* **ASSIGNMENT**:
Can you copy out the lines from the line with "Horizontal angle of view: 63.4°." up to and including the line with "black trouser [777,514,859,650]", character for character?

* **RAW DATA**:
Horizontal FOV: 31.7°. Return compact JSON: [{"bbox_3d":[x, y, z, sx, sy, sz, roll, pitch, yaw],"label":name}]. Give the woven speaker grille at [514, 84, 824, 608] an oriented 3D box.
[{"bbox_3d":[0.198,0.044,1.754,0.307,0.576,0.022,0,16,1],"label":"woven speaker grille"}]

==

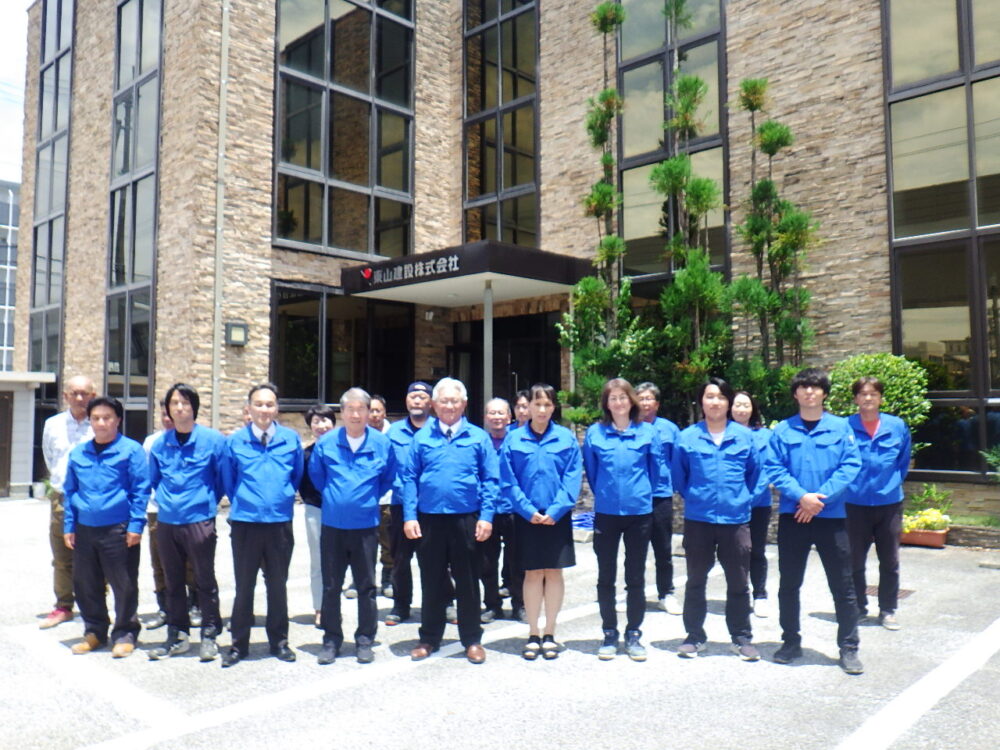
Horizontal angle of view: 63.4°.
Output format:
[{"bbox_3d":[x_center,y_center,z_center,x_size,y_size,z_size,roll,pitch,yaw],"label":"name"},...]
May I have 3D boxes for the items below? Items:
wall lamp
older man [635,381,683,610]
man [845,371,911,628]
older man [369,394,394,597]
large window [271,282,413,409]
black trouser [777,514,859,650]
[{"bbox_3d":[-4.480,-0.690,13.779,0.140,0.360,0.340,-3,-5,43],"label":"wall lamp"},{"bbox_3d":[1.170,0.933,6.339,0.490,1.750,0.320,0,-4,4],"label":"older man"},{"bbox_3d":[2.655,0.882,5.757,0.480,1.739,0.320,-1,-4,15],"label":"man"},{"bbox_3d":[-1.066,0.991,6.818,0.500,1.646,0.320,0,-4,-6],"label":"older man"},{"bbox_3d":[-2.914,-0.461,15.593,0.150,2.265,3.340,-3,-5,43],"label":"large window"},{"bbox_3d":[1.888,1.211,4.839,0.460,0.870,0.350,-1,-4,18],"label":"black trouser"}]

* **RESPONSE**:
Horizontal angle of view: 63.4°.
Output format:
[{"bbox_3d":[x_center,y_center,z_center,x_size,y_size,z_size,roll,pitch,yaw],"label":"name"},...]
May I have 3D boxes for the items below? Items:
wall lamp
older man [635,381,683,610]
man [845,371,911,628]
older man [369,394,394,597]
large window [271,282,413,409]
black trouser [777,514,859,650]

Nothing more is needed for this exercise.